**Records from a collection**
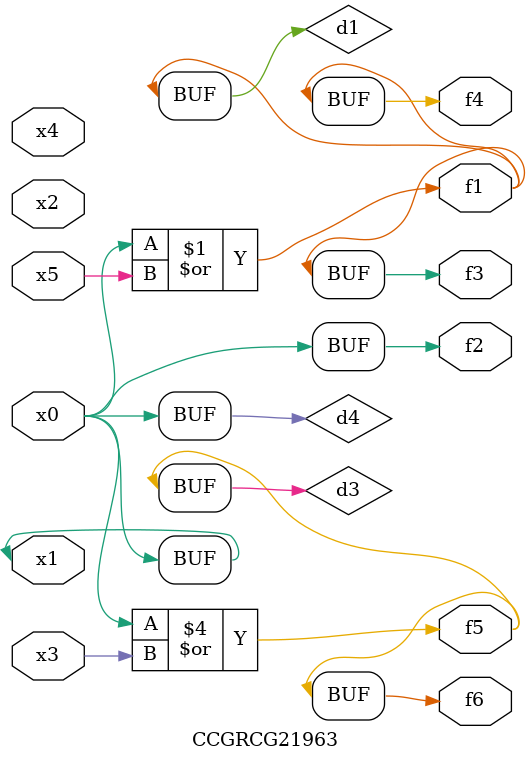
<source format=v>
module CCGRCG21963(
	input x0, x1, x2, x3, x4, x5,
	output f1, f2, f3, f4, f5, f6
);

	wire d1, d2, d3, d4;

	or (d1, x0, x5);
	xnor (d2, x1, x4);
	or (d3, x0, x3);
	buf (d4, x0, x1);
	assign f1 = d1;
	assign f2 = d4;
	assign f3 = d1;
	assign f4 = d1;
	assign f5 = d3;
	assign f6 = d3;
endmodule

</source>
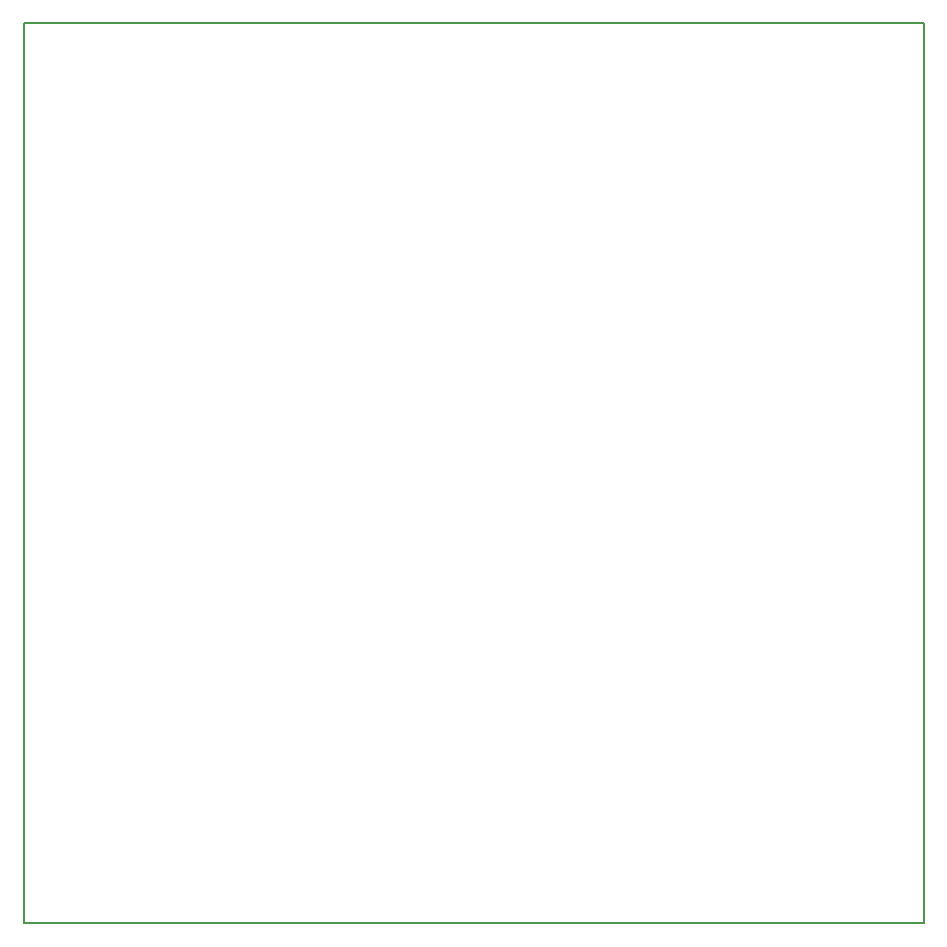
<source format=gbr>
%TF.GenerationSoftware,KiCad,Pcbnew,(7.0.0)*%
%TF.CreationDate,2023-02-21T14:29:59-06:00*%
%TF.ProjectId,smeza_pcb_v3,736d657a-615f-4706-9362-5f76332e6b69,rev?*%
%TF.SameCoordinates,Original*%
%TF.FileFunction,Profile,NP*%
%FSLAX46Y46*%
G04 Gerber Fmt 4.6, Leading zero omitted, Abs format (unit mm)*
G04 Created by KiCad (PCBNEW (7.0.0)) date 2023-02-21 14:29:59*
%MOMM*%
%LPD*%
G01*
G04 APERTURE LIST*
%TA.AperFunction,Profile*%
%ADD10C,0.200000*%
%TD*%
G04 APERTURE END LIST*
D10*
X101600000Y-53340000D02*
X177800000Y-53340000D01*
X177800000Y-53340000D02*
X177800000Y-129540000D01*
X177800000Y-129540000D02*
X101600000Y-129540000D01*
X101600000Y-129540000D02*
X101600000Y-53340000D01*
M02*

</source>
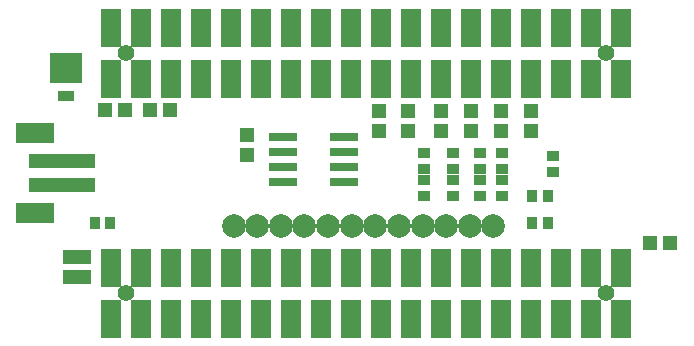
<source format=gbs>
G75*
%MOIN*%
%OFA0B0*%
%FSLAX25Y25*%
%IPPOS*%
%LPD*%
%AMOC8*
5,1,8,0,0,1.08239X$1,22.5*
%
%ADD10R,0.09461X0.03162*%
%ADD11R,0.04737X0.05131*%
%ADD12C,0.07887*%
%ADD13R,0.04343X0.03556*%
%ADD14R,0.06800X0.12800*%
%ADD15C,0.05524*%
%ADD16R,0.05800X0.03800*%
%ADD17R,0.10500X0.10000*%
%ADD18R,0.03556X0.04343*%
%ADD19R,0.22454X0.04737*%
%ADD20R,0.12611X0.07099*%
%ADD21R,0.05131X0.04737*%
D10*
X0095864Y0060600D03*
X0095864Y0065600D03*
X0095864Y0070600D03*
X0095864Y0075600D03*
X0116336Y0075600D03*
X0116336Y0070600D03*
X0116336Y0065600D03*
X0116336Y0060600D03*
D11*
X0128100Y0077754D03*
X0137600Y0077754D03*
X0148600Y0077754D03*
X0158600Y0077754D03*
X0158600Y0084446D03*
X0148600Y0084446D03*
X0137600Y0084446D03*
X0128100Y0084446D03*
X0168600Y0084446D03*
X0178600Y0084446D03*
X0178600Y0077754D03*
X0168600Y0077754D03*
X0084100Y0076446D03*
X0084100Y0069754D03*
X0029700Y0035646D03*
X0024800Y0035646D03*
X0024800Y0028954D03*
X0029700Y0028954D03*
D12*
X0079486Y0046100D03*
X0087360Y0046100D03*
X0095234Y0046100D03*
X0103108Y0046100D03*
X0110982Y0046100D03*
X0118856Y0046100D03*
X0126730Y0046100D03*
X0134604Y0046100D03*
X0142478Y0046100D03*
X0150352Y0046100D03*
X0158226Y0046100D03*
X0166100Y0046100D03*
D13*
X0169100Y0056041D03*
X0161600Y0056041D03*
X0161600Y0061159D03*
X0161600Y0065041D03*
X0169100Y0065041D03*
X0169100Y0061159D03*
X0169100Y0070159D03*
X0161600Y0070159D03*
X0152600Y0070159D03*
X0152600Y0065041D03*
X0152600Y0061159D03*
X0152600Y0056041D03*
X0143100Y0056041D03*
X0143100Y0061159D03*
X0143100Y0065041D03*
X0143100Y0070159D03*
X0186100Y0069159D03*
X0186100Y0064041D03*
D14*
X0038600Y0015100D03*
X0048600Y0015100D03*
X0058600Y0015100D03*
X0068600Y0015100D03*
X0078600Y0015100D03*
X0088600Y0015100D03*
X0098600Y0015100D03*
X0108600Y0015100D03*
X0118600Y0015100D03*
X0128600Y0015100D03*
X0138600Y0015100D03*
X0148600Y0015100D03*
X0158600Y0015100D03*
X0168600Y0015100D03*
X0178600Y0015100D03*
X0188600Y0015100D03*
X0198600Y0015100D03*
X0208600Y0015100D03*
X0208600Y0032100D03*
X0198600Y0032100D03*
X0188600Y0032100D03*
X0178600Y0032100D03*
X0168600Y0032100D03*
X0158600Y0032100D03*
X0148600Y0032100D03*
X0138600Y0032100D03*
X0128600Y0032100D03*
X0118600Y0032100D03*
X0108600Y0032100D03*
X0098600Y0032100D03*
X0088600Y0032100D03*
X0078600Y0032100D03*
X0068600Y0032100D03*
X0058600Y0032100D03*
X0048600Y0032100D03*
X0038600Y0032100D03*
X0038600Y0095100D03*
X0048600Y0095100D03*
X0058600Y0095100D03*
X0068600Y0095100D03*
X0078600Y0095100D03*
X0088600Y0095100D03*
X0098600Y0095100D03*
X0108600Y0095100D03*
X0118600Y0095100D03*
X0128600Y0095100D03*
X0138600Y0095100D03*
X0148600Y0095100D03*
X0158600Y0095100D03*
X0168600Y0095100D03*
X0178600Y0095100D03*
X0188600Y0095100D03*
X0198600Y0095100D03*
X0208600Y0095100D03*
X0208600Y0112100D03*
X0198600Y0112100D03*
X0188600Y0112100D03*
X0178600Y0112100D03*
X0168600Y0112100D03*
X0158600Y0112100D03*
X0148600Y0112100D03*
X0138600Y0112100D03*
X0128600Y0112100D03*
X0118600Y0112100D03*
X0108600Y0112100D03*
X0098600Y0112100D03*
X0088600Y0112100D03*
X0078600Y0112100D03*
X0068600Y0112100D03*
X0058600Y0112100D03*
X0048600Y0112100D03*
X0038600Y0112100D03*
D15*
X0043600Y0103600D03*
X0043600Y0023600D03*
X0203600Y0023600D03*
X0203600Y0103600D03*
D16*
X0023600Y0089350D03*
D17*
X0023600Y0098600D03*
D18*
X0033141Y0047000D03*
X0038259Y0047000D03*
X0179041Y0047100D03*
X0184159Y0047100D03*
X0184159Y0055900D03*
X0179041Y0055900D03*
D19*
X0022374Y0059663D03*
X0022374Y0067537D03*
D20*
X0013437Y0076986D03*
X0013437Y0050214D03*
D21*
X0036754Y0084600D03*
X0043446Y0084600D03*
X0051654Y0084600D03*
X0058346Y0084600D03*
X0218254Y0040400D03*
X0224946Y0040400D03*
M02*

</source>
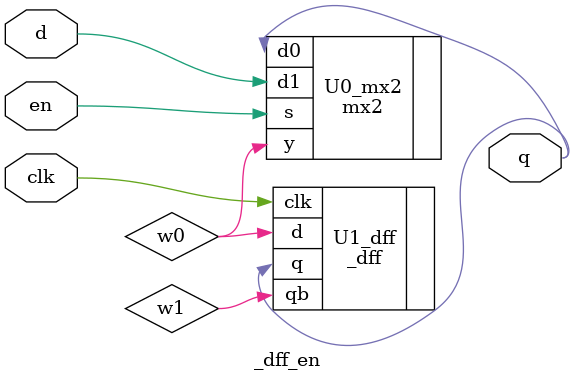
<source format=v>
module _dff_en(clk,en,d,q); // enabled D flip-flop
	input clk,en,d;
	output q;
	wire w0,w1;
	
	mx2 U0_mx2(.d0(q),.d1(d),.s(en),.y(w0));	// enable signal
	_dff U1_dff(.clk(clk),.d(w0),.q(q),.qb(w1));
	
endmodule
</source>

**Task goal**
Pick out the lines above containing the word "KiCad", then copy them.

**Task output**
%TF.GenerationSoftware,KiCad,Pcbnew,(7.0.0)*%
G04 Created by KiCad (PCBNEW (7.0.0)) date 2023-02-21 14:29:59*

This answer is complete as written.